=== Selected text ===

The concepts developed by the team, in theory, can be tailor-made with respect to dietary requirements, i.e. gluten-free, vegan, and vegetarian options.

A “truly revolutionary concept”

According to Yaron Daniely, President and CEO of Yissum, “This promising technology is an excellent example of the kind of multidisciplinary, transformational inventions that originate from our Faculty of Agriculture, Food and Environment and from the Hebrew University in general.”

“The ability to automatically prepare, mix, form and cook personalized food in one device, is a truly revolutionary concept.”

The Hebrew University of Jerusalem however is not the only institute to be looking into the nutritous potential and 3D printability of nanocellulose.

Binder jetted cellulose 

In the most recent study from the 3D Printing and Additive Manufacturing Research Group and Division of Food Science at the University of Nottingham in the UK, researchers present the Design and characterisation of food grade powders and inks for microstructure control using 3D printing.

In the experiment, cellulose is combined with Xantham gum, another common food additive, to create food grade inks that could be successfully 3D printed using binder jetting technology.

Cellulose samples fabricated in the University of Nottingham study. Image via Journal of Food Engineering
Cellulose samples fabricated in the University of Nottingham study. Image via Journal of Food Engineering

A multimillion pound opportunity

Working with Nottingham and two other universities in the UK, the Engineering and Physical Sciences Research Council (EPSRC) and the UK Knowledge Transfer Network (KTN) has also launched a £5.6 million project to promote additive manufacturing in the food industry.

=== Record set ===

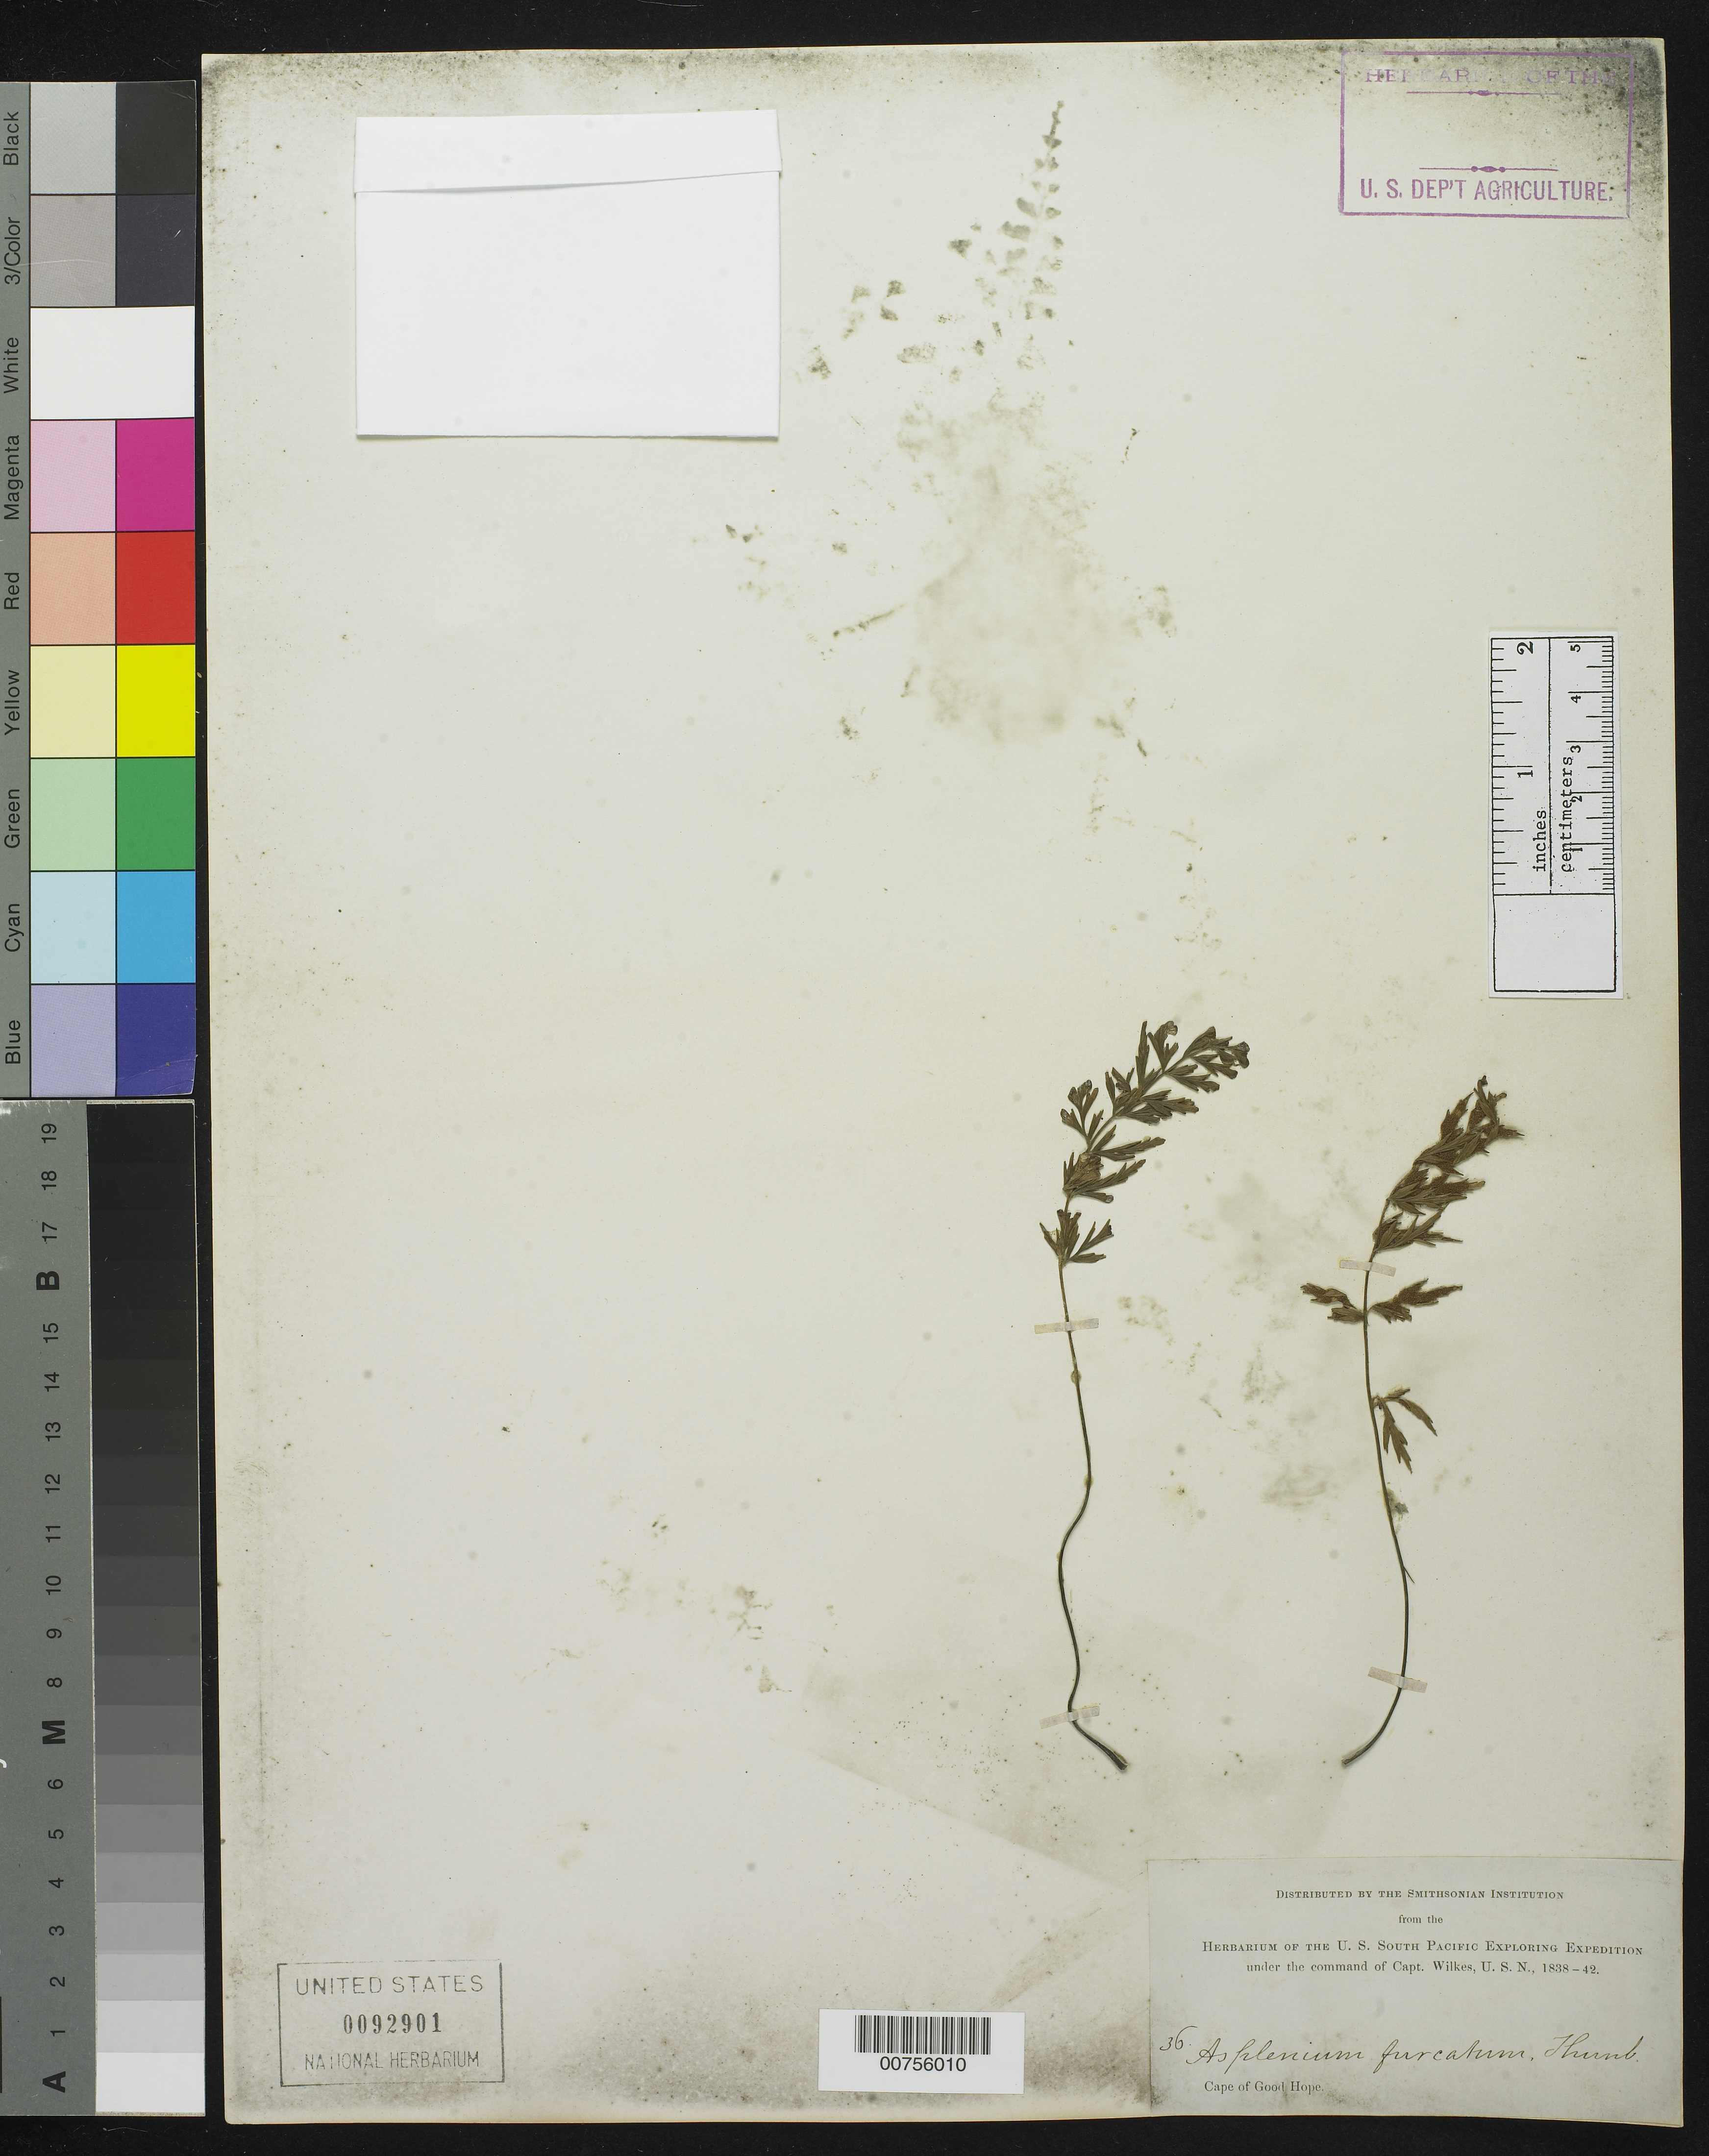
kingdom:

===
=== Record set ===

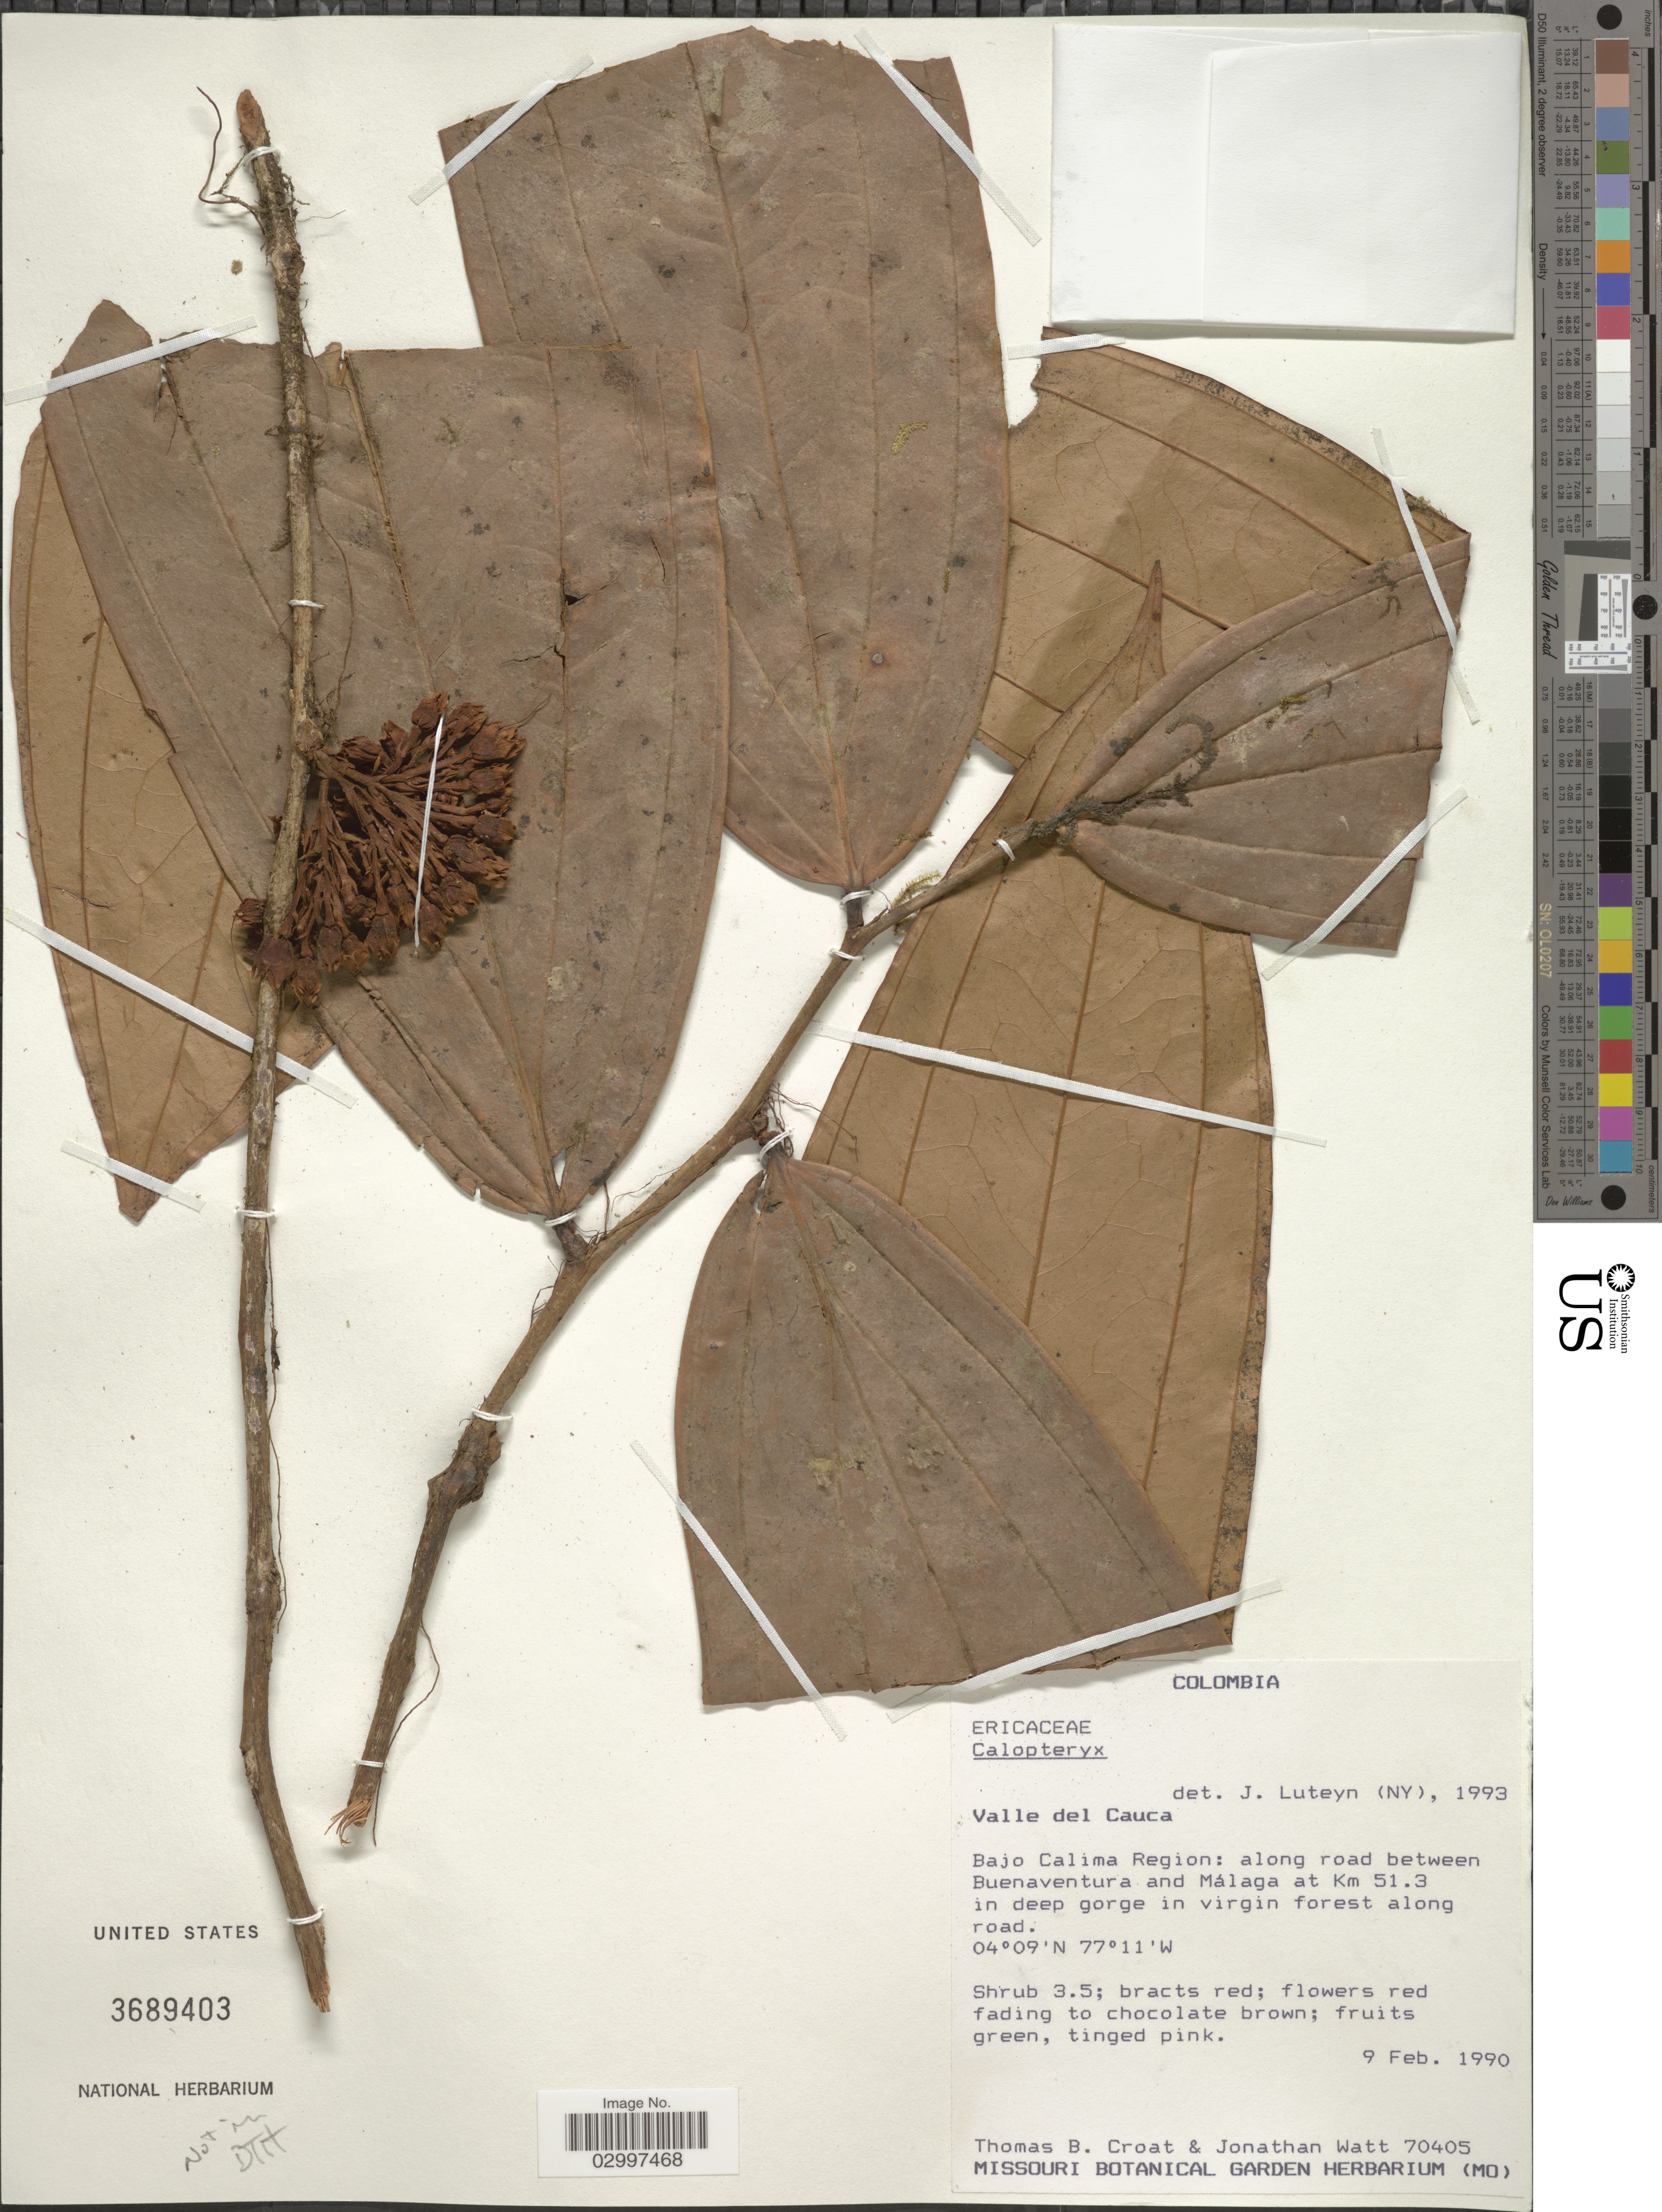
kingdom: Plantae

===

Retype the passage on 3D food printing from "In the experiment, cellulose" to "the food industry.".

Completed exercise —
In the experiment, cellulose is combined with Xantham gum, another common food additive, to create food grade inks that could be successfully 3D printed using binder jetting technology.

Cellulose samples fabricated in the University of Nottingham study. Image via Journal of Food Engineering
Cellulose samples fabricated in the University of Nottingham study. Image via Journal of Food Engineering

A multimillion pound opportunity

Working with Nottingham and two other universities in the UK, the Engineering and Physical Sciences Research Council (EPSRC) and the UK Knowledge Transfer Network (KTN) has also launched a £5.6 million project to promote additive manufacturing in the food industry.